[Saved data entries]
---------------

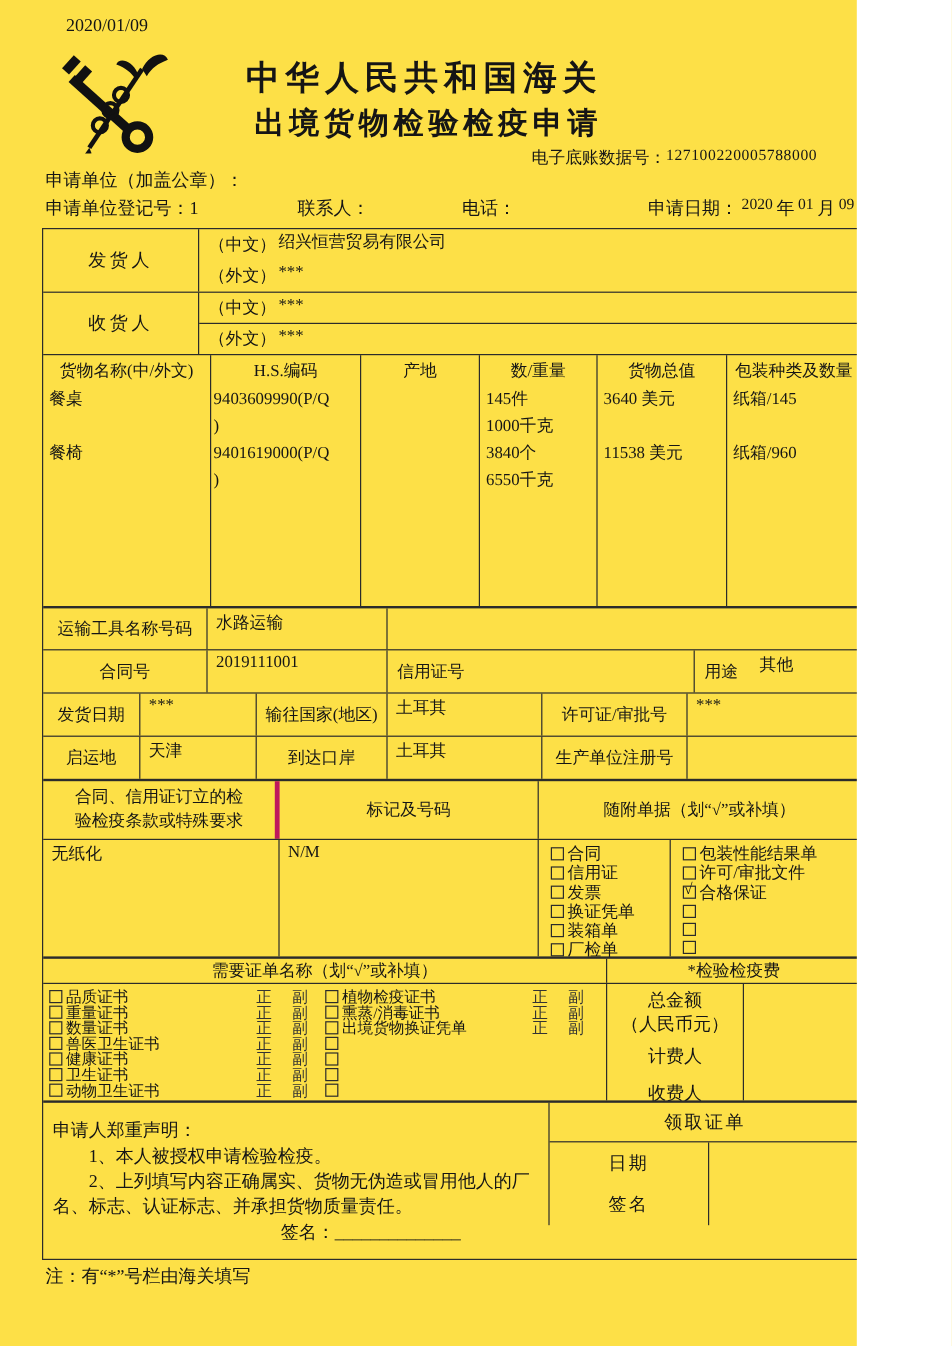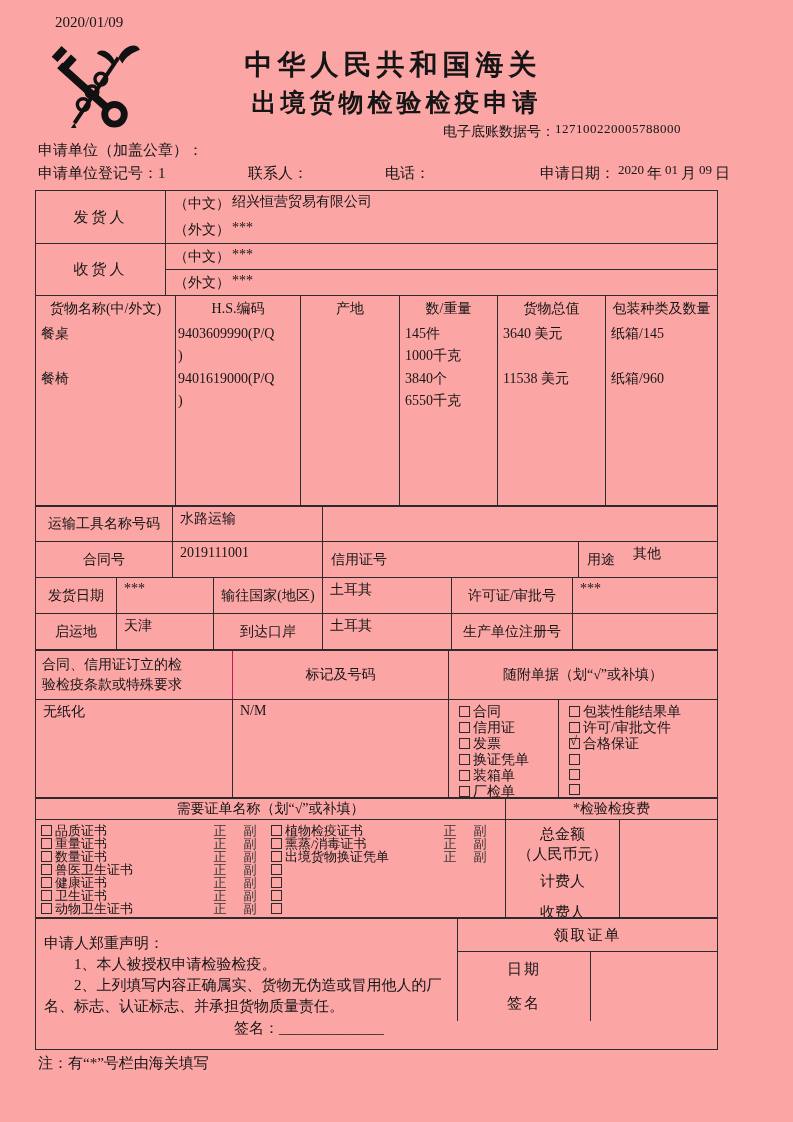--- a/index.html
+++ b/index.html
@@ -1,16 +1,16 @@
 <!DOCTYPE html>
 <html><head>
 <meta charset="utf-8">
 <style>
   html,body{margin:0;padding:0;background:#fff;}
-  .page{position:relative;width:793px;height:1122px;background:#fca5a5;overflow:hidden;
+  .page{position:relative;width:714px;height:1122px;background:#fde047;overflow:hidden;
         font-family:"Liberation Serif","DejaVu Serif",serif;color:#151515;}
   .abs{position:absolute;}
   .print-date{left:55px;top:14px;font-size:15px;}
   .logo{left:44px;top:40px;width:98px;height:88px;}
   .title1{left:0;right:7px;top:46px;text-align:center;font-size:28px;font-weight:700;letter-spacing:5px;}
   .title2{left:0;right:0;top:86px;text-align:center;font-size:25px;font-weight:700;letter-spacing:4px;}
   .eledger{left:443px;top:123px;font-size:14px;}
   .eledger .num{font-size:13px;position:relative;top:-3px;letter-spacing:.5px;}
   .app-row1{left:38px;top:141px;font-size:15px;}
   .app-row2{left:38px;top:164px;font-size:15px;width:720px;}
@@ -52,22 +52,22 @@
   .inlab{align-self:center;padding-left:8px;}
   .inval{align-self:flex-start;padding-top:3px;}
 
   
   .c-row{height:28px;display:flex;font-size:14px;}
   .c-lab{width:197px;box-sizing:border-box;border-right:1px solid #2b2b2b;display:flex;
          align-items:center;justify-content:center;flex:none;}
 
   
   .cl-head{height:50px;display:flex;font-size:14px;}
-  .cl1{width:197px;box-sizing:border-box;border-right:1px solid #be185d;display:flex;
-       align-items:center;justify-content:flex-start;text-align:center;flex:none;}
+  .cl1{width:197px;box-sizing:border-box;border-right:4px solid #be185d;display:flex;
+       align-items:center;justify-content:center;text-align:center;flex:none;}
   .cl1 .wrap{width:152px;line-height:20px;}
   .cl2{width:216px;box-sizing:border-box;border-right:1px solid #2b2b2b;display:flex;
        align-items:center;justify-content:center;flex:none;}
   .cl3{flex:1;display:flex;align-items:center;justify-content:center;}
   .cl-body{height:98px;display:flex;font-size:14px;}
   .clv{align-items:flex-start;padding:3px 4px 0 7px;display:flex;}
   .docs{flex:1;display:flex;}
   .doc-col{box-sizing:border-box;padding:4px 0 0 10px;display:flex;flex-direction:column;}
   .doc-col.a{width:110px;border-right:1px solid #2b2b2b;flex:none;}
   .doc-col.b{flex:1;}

---------------

◆ **The problem**: Your copy of the entries should be exact and free of pictures.

◆ **Answer space**:
--- a/index.html
+++ b/index.html
@@ -1,16 +1,16 @@
 <!DOCTYPE html>
 <html><head>
 <meta charset="utf-8">
 <style>
   html,body{margin:0;padding:0;background:#fff;}
-  .page{position:relative;width:793px;height:1122px;background:#fca5a5;overflow:hidden;
+  .page{position:relative;width:714px;height:1122px;background:#fde047;overflow:hidden;
         font-family:"Liberation Serif","DejaVu Serif",serif;color:#151515;}
   .abs{position:absolute;}
   .print-date{left:55px;top:14px;font-size:15px;}
   .logo{left:44px;top:40px;width:98px;height:88px;}
   .title1{left:0;right:7px;top:46px;text-align:center;font-size:28px;font-weight:700;letter-spacing:5px;}
   .title2{left:0;right:0;top:86px;text-align:center;font-size:25px;font-weight:700;letter-spacing:4px;}
   .eledger{left:443px;top:123px;font-size:14px;}
   .eledger .num{font-size:13px;position:relative;top:-3px;letter-spacing:.5px;}
   .app-row1{left:38px;top:141px;font-size:15px;}
   .app-row2{left:38px;top:164px;font-size:15px;width:720px;}
@@ -52,22 +52,22 @@
   .inlab{align-self:center;padding-left:8px;}
   .inval{align-self:flex-start;padding-top:3px;}
 
   
   .c-row{height:28px;display:flex;font-size:14px;}
   .c-lab{width:197px;box-sizing:border-box;border-right:1px solid #2b2b2b;display:flex;
          align-items:center;justify-content:center;flex:none;}
 
   
   .cl-head{height:50px;display:flex;font-size:14px;}
-  .cl1{width:197px;box-sizing:border-box;border-right:1px solid #be185d;display:flex;
-       align-items:center;justify-content:flex-start;text-align:center;flex:none;}
+  .cl1{width:197px;box-sizing:border-box;border-right:4px solid #be185d;display:flex;
+       align-items:center;justify-content:center;text-align:center;flex:none;}
   .cl1 .wrap{width:152px;line-height:20px;}
   .cl2{width:216px;box-sizing:border-box;border-right:1px solid #2b2b2b;display:flex;
        align-items:center;justify-content:center;flex:none;}
   .cl3{flex:1;display:flex;align-items:center;justify-content:center;}
   .cl-body{height:98px;display:flex;font-size:14px;}
   .clv{align-items:flex-start;padding:3px 4px 0 7px;display:flex;}
   .docs{flex:1;display:flex;}
   .doc-col{box-sizing:border-box;padding:4px 0 0 10px;display:flex;flex-direction:column;}
   .doc-col.a{width:110px;border-right:1px solid #2b2b2b;flex:none;}
   .doc-col.b{flex:1;}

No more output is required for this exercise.